Album Review: Fitz and the Tantrums

Written by on June 14, 2016


Fitz and the Tantrums is the self-titled third studio album from the indie pop group Fitz and the Tantrums. While the band ambitiously messes with its sound, the sound itself might not be for everyone – including past fans.

Fitz and the Tantrums has had rousing success since their arrival in 2010, gaining a dedicated fanbase. Fans of the band have latched onto the neo soul and indie pop influences.

The lead singer of the band, Michael Fitzpatrick, has been open about how the band tries new sounds and influences with each album. With this album, the band fully dives into pop abyss. Repetitive hooks construct the chorus of each of the 11 songs on the album, and dance pop beats are present throughout.

Most have heard the title track, “Handclap,” on TV commercials and sports games. The song is indicative of the album’s overall sound and features a somewhat commercial pop beat with a relatively simple chorus. In fact, the pre-chorus contains more words, as the majority of the actual chorus is instrumental music. But that is ultimately what makes the song catchy and an earworm.

As one continues to listen to the album, the pop influence becomes more apparent. While Michael Fitzpatrick’s voice still has that tinge of soul in it, gone are the soul beats. Tracks like “Fadeback” show just how far the band has gone with the pop sound. The track has a disco feel with techno influences, the two styles melding successfully together.

The transition to pop works for the band. Yes, the dance pop sound might not be innovative. But it is something different and fresh coming from Fitz and the Tantrums. Each song on the album is arguably catchy and fun.
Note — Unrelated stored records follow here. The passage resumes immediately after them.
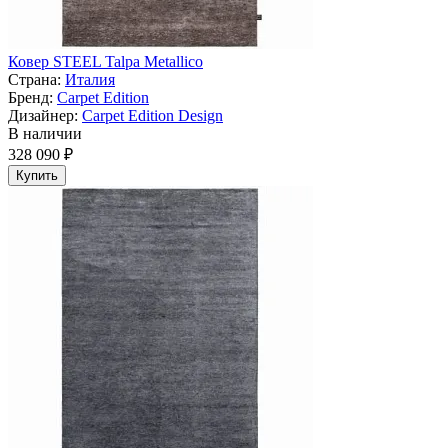
Ковер STEEL Talpa Metallico
Страна:
Италия
Бренд:
Carpet Edition
Дизайнер:
Carpet Edition Design
В наличии
328 090 ₽
Купить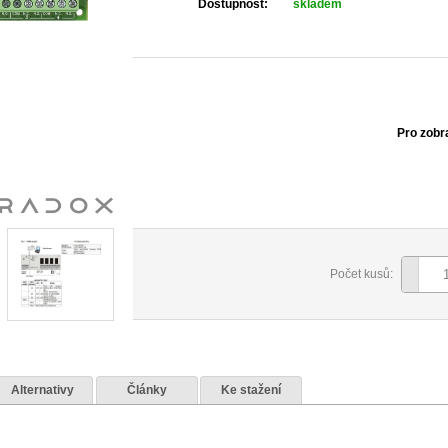
Dostupnost:
skladem
Pro zobr
Počet kusů:
Alternativy
Články
Ke stažení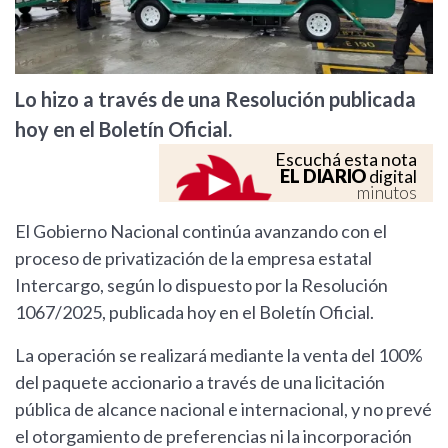
Lo hizo a través de una Resolución publicada
hoy en el Boletín Oficial.
Escuchá esta nota
EL DIARIO
digital
minutos
El Gobierno Nacional continúa avanzando con el
proceso de privatización de la empresa estatal
Intercargo, según lo dispuesto por la Resolución
1067/2025, publicada hoy en el Boletín Oficial.
La operación se realizará mediante la venta del 100%
del paquete accionario a través de una licitación
pública de alcance nacional e internacional, y no prevé
el otorgamiento de preferencias ni la incorporación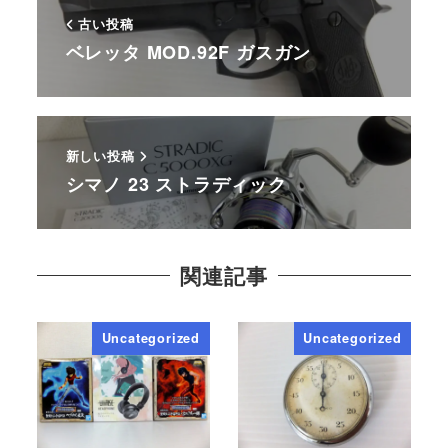
古い投稿
ベレッタ MOD.92F ガスガン
新しい投稿
シマノ 23 ストラディック
関連記事
Uncategorized
Uncategorized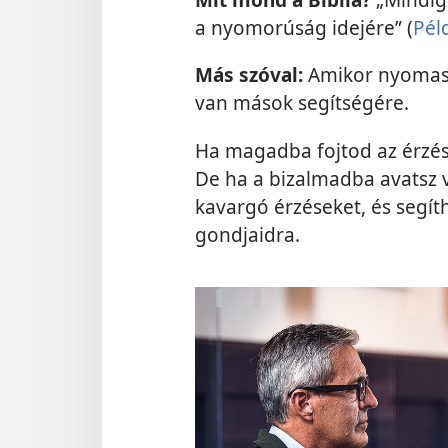
a nyomorúság idejére” (
Pél
Más szóval:
Amikor nyomasz
van mások segítségére.
Ha magadba fojtod az érzése
De ha a bizalmadba avatsz va
kavargó érzéseket, és segít
gondjaidra.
But while the band experiments with their sound, they may be inadvertently dividing their audience. The band started its success due to their callback to classic soul roots. But that soulful influence is largely missing from the new album – not including co-lead singer, Noelle Scaggs.

Fitz and the Tantrums is a catchy album, and it features a band determinedly trying to expand and play with their sound. Fans of the band might not love it, but one can appreciate a band in this day and age trying to take risks with their sound and their craft. Fitz and the Tantrums is a band that still does not play by the rules.